Jitter arises from noise and timing errors in digital processing. It is a degradation of the digital signal itself, rather than a conversion problem and can fall through into the outside analogue world as noise and distortion (not necessarily of the harmonic variety). We measure jitter on a player’s basic digital signal, via its S/PDIF output. What it tells us is how clean the output stream is and whether there is any serious degradation here.

Relating jitter in its many forms to sound quality is difficult and contentious, but there does appear to be a link to bass quality – perhaps surprisingly – with low jitter players commonly having tidy and well expressed bass. This may be related to common low rate clock drift error that produces up to 1nS of jitter.

Low jitter digital players usually have a sense of pristine cleanliness in their sound, a slight lack of subliminal ‘stain’ as it were, in comparative listening tests we have carried out. Since signal related jitter commonly reaches 100pS on mediocre players, but can be less than 10pS on tightly re-clocked designs where a lot of attention has been paid to the reduction of jitter in all its forms (e.g. Cyrus CD8), there are large differences here.

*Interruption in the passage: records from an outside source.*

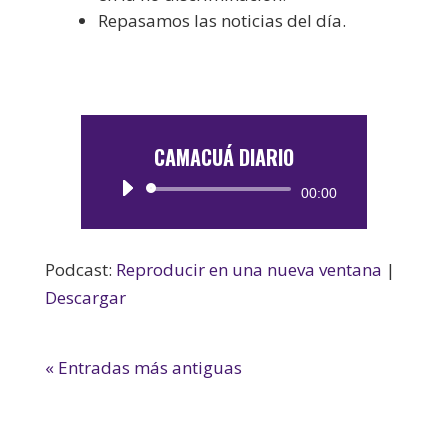
Repasamos las noticias del día.
CAMACUÁ DIARIO
Reproductor
00:00
de
audio
Podcast:
Reproducir en una nueva ventana
|
Descargar
« Entradas más antiguas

Generally, sound quality degradation from jitter is subtle, except in bass quality where differences are greater if not especially upsetting.



We measure jitter from S/PDIF, playing a 1kHz test tone at -60dB. This provides a measure of both random and signal related jitter, the two being quoted separately. Because jitter takes numerous forms and because low rate clock drift is commonly high when all other forms are low, we do not quote the band sum value the analyser provides as this does not distinguish between types.


Signal related jitter at 1kHz and low rate clock drift below 100Hz, both common forms of jitter.